Buy a new car, drive less, get a Costco membership and fill up up there; the list is endless.
If gas is averaging $4.24 a gallon on March 25th, every guess is worth it, but the advice is backed by science.
Jason Fenske, a mechanical engineer and owner of the Engineering Explained YouTube channel, posted a video detailing simple ways to save fuel.
Unlike many fuel-saving solutions, Jason’s advice can be difficult to implement on your own, but very easy to accomplish.
1. Drive in red
Jason’s first tip is to pull into red lights instead of maintaining speed and stopping suddenly.
To illustrate this, he shows two cars approaching a red light at 45 miles per hour.
A car stays at 45 until the last moment, slams on the brakes and comes to a stop in front of the traffic light – that wastes energy.
The second car decelerates to 25 mph and maintains that speed to the light and can coast through the light when it turns green without having to stop and start completely.
This, explains Jason, saves a significant amount of energy compared to a vehicle waiting at a traffic light before accelerating from a standstill.
2. Drive slowly if you must walk
Jason reintroduces a seemingly contradictory idea that he fully supports with his technical expertise.
If you travel long distances without stopping, such as B. On a freeway, Jason recommends lowering the maximum speed to save fuel.
That doesn’t mean you should plod along a freeway at 20 mph and double the travel time, but rather slow down your cruising speed slightly on open roads.
Simply put, your car has to exponentially expend more power to keep going as the speed increases.
As a result, even a five mph difference over distance can produce wildly different fuel efficiency results.
If you’re still in doubt, Jason explains the math in detail in his video.
3. Use the engine brake
In most cars, if you take your foot off the gas pedal, your engine will not use any fuel.
Jason illustrates this with another traffic light example: one driver holds the accelerator pedal down and maintains his top speed before stopping at the light, the other accelerates immediately.
The second driver slowly loses speed when approaching the traffic light, while not consuming any fuel.
By taking more time to get to the light, the second driver also wastes less fuel idling.

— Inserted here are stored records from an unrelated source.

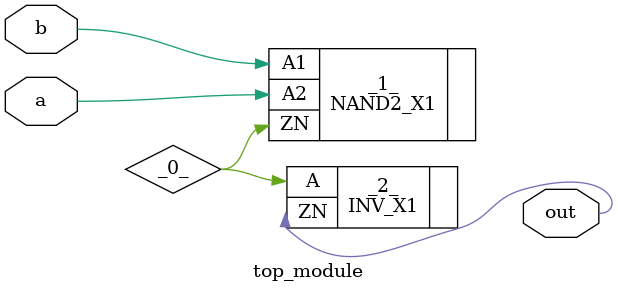
<source format=v>
/* Generated by Yosys 0.38+92 (git sha1 84116c9a3, x86_64-conda-linux-gnu-cc 11.2.0 -fvisibility-inlines-hidden -fmessage-length=0 -march=nocona -mtune=haswell -ftree-vectorize -fPIC -fstack-protector-strong -fno-plt -O2 -ffunction-sections -fdebug-prefix-map=/root/conda-eda/conda-eda/workdir/conda-env/conda-bld/yosys_1708682838165/work=/usr/local/src/conda/yosys-0.38_93_g84116c9a3 -fdebug-prefix-map=/mnt/shared-scratch/Rajendran_J/matthewdelorenzo/miniconda3/envs/rltf=/usr/local/src/conda-prefix -fPIC -Os -fno-merge-constants) */

module top_module(a, b, out);
  wire _0_;
  input a;
  wire a;
  input b;
  wire b;
  output out;
  wire out;
  NAND2_X1 _1_ (
    .A1(b),
    .A2(a),
    .ZN(_0_)
  );
  INV_X1 _2_ (
    .A(_0_),
    .ZN(out)
  );
endmodule

</source>
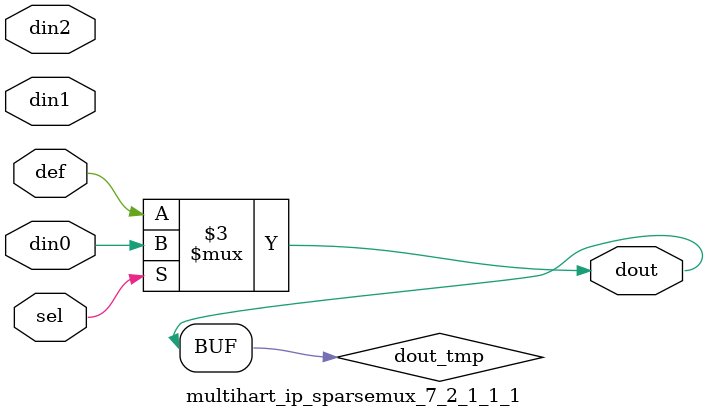
<source format=v>
`timescale 1ns / 1ps

module multihart_ip_sparsemux_7_2_1_1_1 (din0,din1,din2,def,sel,dout);

parameter din0_WIDTH = 1;

parameter din1_WIDTH = 1;

parameter din2_WIDTH = 1;

parameter def_WIDTH = 1;
parameter sel_WIDTH = 1;
parameter dout_WIDTH = 1;

parameter [sel_WIDTH-1:0] CASE0 = 1;

parameter [sel_WIDTH-1:0] CASE1 = 1;

parameter [sel_WIDTH-1:0] CASE2 = 1;

parameter ID = 1;
parameter NUM_STAGE = 1;



input [din0_WIDTH-1:0] din0;

input [din1_WIDTH-1:0] din1;

input [din2_WIDTH-1:0] din2;

input [def_WIDTH-1:0] def;
input [sel_WIDTH-1:0] sel;

output [dout_WIDTH-1:0] dout;



reg [dout_WIDTH-1:0] dout_tmp;


always @ (*) begin
(* parallel_case *) case (sel)
    
    CASE0 : dout_tmp = din0;
    
    CASE1 : dout_tmp = din1;
    
    CASE2 : dout_tmp = din2;
    
    default : dout_tmp = def;
endcase
end


assign dout = dout_tmp;



endmodule

</source>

Jason also recommends engine braking on long descents, both for fuel efficiency reasons and for proper car maintenance.
4. Go up hills slowly and down them quickly
When faced with a small hill, the best strategy to save fuel is to use less throttle when going uphill and accelerate slightly when going down.
Maintaining speed over a hill requires a lot of energy from the accelerator on the way up and from the brakes on the way down.
Alternatively, you can either throttle slightly or stop the engine and let your momentum carry you to the top of the hill for almost no fuel costs.
You lose speed as you climb the hill, but gravity helps you pick up speed again with minimal fuel consumption as you go downhill.
From gas to groceries to housing, we’ve rounded up some of the best ways to save on the things hit hardest by inflation.
And check out the latest updates on stimulus check plans to see if your state will be granting cash relief in the coming weeks.